» **Work instructions**
Scan the entries that follow and copy out every line containing "across".

_____

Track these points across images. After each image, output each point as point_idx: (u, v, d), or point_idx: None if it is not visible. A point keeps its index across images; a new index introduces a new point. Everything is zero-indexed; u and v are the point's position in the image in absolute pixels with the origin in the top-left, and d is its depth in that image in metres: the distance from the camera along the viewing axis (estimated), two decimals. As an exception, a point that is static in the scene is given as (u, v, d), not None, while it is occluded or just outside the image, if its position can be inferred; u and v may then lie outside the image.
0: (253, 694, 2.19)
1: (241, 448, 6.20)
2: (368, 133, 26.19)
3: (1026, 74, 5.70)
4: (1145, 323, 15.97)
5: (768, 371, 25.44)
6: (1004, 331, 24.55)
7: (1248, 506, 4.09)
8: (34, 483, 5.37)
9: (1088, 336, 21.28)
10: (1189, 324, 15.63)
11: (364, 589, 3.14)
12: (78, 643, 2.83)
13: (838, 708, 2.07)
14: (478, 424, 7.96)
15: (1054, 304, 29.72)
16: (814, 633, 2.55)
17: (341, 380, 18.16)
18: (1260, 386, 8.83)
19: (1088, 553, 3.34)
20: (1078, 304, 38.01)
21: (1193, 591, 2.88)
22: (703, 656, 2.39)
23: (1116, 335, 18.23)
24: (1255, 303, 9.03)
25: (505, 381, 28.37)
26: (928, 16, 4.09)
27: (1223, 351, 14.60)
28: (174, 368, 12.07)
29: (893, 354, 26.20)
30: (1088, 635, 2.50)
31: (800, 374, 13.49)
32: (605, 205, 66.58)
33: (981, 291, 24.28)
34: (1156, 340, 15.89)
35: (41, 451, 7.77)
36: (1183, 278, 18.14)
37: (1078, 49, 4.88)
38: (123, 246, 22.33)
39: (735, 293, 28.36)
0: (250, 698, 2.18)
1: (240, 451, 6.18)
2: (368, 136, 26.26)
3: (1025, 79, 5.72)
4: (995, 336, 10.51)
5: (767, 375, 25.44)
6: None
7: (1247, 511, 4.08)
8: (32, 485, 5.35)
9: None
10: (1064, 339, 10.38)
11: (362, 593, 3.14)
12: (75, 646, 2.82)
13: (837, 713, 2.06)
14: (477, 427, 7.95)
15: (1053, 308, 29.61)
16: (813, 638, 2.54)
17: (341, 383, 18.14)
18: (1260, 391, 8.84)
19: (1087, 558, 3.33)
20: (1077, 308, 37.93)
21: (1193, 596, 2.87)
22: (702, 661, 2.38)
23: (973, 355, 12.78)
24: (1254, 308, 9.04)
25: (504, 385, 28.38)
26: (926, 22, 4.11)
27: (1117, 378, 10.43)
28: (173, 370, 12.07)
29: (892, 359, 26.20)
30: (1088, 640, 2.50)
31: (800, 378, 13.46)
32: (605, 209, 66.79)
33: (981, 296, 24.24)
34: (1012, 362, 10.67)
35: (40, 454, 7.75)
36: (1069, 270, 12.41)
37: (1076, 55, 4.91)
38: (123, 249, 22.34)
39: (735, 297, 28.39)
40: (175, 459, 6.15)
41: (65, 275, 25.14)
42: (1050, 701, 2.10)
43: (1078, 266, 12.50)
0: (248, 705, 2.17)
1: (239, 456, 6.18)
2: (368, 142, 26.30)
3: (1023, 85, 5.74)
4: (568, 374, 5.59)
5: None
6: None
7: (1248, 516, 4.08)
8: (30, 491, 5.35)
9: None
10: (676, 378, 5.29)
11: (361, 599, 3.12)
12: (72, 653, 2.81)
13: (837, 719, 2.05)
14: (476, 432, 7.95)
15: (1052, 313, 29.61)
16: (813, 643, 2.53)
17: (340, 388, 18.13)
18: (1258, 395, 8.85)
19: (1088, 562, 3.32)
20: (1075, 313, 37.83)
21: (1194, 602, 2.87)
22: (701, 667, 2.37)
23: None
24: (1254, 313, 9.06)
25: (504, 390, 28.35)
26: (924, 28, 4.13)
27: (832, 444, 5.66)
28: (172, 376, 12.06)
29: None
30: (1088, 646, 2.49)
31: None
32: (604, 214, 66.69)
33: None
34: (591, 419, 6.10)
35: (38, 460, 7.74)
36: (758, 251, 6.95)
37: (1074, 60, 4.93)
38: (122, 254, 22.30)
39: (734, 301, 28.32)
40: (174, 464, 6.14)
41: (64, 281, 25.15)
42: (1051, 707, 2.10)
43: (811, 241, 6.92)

_____

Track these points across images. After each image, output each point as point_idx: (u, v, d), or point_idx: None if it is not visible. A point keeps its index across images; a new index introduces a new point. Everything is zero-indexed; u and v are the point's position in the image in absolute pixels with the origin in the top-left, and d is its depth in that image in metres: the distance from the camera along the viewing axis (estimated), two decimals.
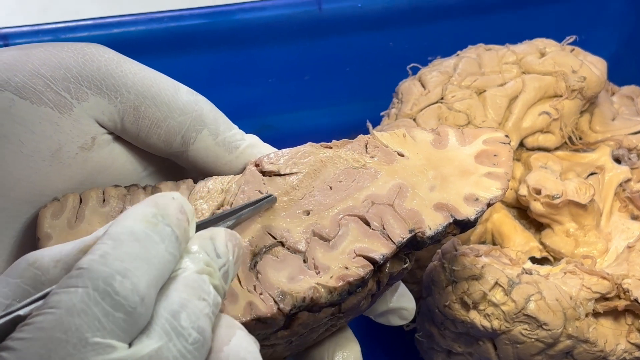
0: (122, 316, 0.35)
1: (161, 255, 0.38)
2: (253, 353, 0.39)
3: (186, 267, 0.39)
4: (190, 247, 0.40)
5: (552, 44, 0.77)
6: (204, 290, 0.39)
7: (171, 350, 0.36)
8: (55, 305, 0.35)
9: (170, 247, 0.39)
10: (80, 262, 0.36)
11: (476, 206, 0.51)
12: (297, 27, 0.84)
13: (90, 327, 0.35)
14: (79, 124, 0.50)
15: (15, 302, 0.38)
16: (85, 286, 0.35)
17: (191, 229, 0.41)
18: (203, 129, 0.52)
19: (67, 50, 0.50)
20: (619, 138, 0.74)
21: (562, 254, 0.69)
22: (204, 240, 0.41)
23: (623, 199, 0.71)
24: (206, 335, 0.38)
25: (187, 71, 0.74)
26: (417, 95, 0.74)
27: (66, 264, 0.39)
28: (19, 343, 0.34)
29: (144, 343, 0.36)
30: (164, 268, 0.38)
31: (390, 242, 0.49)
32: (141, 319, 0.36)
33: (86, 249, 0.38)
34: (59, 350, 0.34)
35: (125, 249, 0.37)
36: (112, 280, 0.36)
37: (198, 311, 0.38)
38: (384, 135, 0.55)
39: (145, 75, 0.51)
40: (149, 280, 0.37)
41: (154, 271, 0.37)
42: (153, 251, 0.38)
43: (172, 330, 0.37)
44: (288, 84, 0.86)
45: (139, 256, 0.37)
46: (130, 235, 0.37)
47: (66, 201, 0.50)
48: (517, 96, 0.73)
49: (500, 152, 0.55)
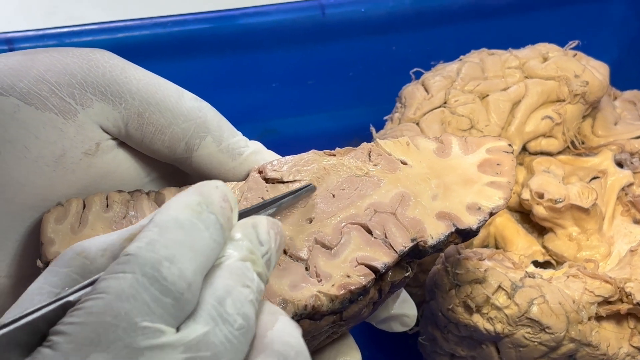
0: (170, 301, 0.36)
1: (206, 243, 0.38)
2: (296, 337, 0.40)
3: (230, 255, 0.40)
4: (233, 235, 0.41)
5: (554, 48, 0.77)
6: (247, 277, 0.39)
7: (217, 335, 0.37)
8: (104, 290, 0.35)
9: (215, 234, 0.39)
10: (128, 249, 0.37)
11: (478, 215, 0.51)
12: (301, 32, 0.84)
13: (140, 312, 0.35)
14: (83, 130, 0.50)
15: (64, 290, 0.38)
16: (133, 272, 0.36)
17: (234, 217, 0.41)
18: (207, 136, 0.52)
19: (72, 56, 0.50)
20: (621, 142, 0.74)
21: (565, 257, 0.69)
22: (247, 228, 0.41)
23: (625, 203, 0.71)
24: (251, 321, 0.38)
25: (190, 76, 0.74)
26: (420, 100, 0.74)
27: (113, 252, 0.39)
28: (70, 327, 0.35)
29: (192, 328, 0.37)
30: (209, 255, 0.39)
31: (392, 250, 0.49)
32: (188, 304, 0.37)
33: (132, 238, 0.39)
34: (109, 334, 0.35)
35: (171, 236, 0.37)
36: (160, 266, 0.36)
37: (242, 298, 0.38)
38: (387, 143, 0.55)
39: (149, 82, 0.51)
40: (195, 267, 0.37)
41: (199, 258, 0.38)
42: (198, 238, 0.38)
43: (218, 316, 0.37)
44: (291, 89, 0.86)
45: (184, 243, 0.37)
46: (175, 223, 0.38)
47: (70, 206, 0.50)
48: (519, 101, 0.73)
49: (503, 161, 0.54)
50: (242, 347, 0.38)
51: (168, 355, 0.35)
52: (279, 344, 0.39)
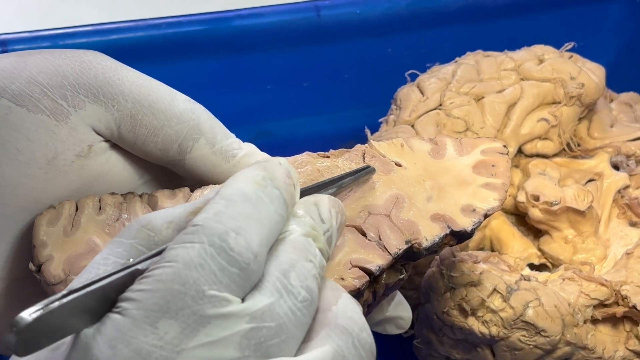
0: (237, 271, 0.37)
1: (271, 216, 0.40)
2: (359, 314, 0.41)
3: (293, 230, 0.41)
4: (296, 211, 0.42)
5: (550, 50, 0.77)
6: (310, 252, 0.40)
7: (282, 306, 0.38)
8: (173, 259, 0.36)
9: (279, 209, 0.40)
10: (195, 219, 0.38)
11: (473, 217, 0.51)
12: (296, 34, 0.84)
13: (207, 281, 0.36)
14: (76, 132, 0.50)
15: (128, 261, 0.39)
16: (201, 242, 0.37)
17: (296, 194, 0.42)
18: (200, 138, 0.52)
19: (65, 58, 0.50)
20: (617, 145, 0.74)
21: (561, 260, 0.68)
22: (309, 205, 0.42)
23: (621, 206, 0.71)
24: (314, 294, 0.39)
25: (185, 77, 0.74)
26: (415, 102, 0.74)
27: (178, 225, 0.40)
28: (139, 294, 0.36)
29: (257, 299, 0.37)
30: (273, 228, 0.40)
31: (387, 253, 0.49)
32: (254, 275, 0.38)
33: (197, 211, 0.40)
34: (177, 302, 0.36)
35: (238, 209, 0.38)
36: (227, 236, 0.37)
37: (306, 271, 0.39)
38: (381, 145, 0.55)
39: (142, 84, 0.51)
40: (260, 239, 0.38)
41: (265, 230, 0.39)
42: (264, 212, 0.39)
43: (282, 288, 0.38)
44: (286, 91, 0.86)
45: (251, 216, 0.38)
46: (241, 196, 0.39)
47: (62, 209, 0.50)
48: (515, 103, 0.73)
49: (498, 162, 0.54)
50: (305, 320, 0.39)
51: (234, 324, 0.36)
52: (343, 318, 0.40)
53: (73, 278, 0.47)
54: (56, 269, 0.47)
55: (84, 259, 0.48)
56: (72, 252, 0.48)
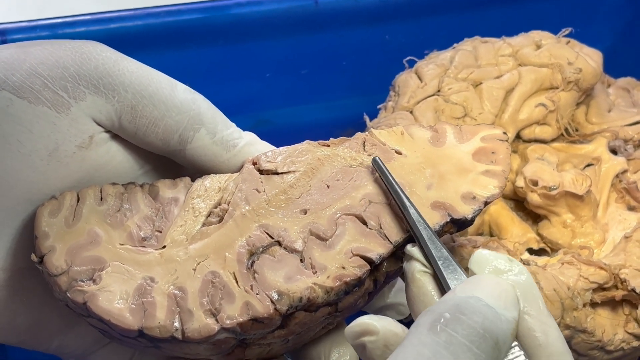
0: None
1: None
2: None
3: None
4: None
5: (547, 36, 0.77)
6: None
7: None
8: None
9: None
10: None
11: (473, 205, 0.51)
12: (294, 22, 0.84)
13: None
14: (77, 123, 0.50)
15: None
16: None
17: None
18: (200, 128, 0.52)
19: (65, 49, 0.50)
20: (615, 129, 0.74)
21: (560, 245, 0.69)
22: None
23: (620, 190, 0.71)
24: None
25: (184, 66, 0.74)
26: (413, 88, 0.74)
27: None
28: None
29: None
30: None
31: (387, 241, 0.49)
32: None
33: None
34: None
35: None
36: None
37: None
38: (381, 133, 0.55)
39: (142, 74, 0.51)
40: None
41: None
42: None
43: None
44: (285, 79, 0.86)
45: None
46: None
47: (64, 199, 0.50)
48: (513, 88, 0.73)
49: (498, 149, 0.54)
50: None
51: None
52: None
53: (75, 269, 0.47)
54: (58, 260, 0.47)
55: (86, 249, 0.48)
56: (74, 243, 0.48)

_____

» **Exercise solution**
Track these points across images. After each image, output each point as point_idx: (u, v, d), or point_idx: None if it is not visible. A point keeps its index across images; a new index introduces a new point. Everything is zero-indexed; u and v are the point's position in the image in absolute pixels with the origin in the top-left, and d is its depth in that image in metres: the distance from the camera along the viewing axis (estimated), two decimals. As an exception, a point that is static in the scene is given as (u, v, d), not None, while it is occluded or just outside the image, if its position can be inferred; u and v may then lie outside the image.
Track these points across images. After each image, output each point as point_idx: (u, v, d), or point_idx: None if it is not visible. A point keeps its index across images; a new index introduces a new point. Everything is zero-indexed; u and v are the point's position in the image in absolute pixels with the origin in the top-left, and d is its depth in that image in metres: the distance from the camera along the viewing axis (estimated), two decimals.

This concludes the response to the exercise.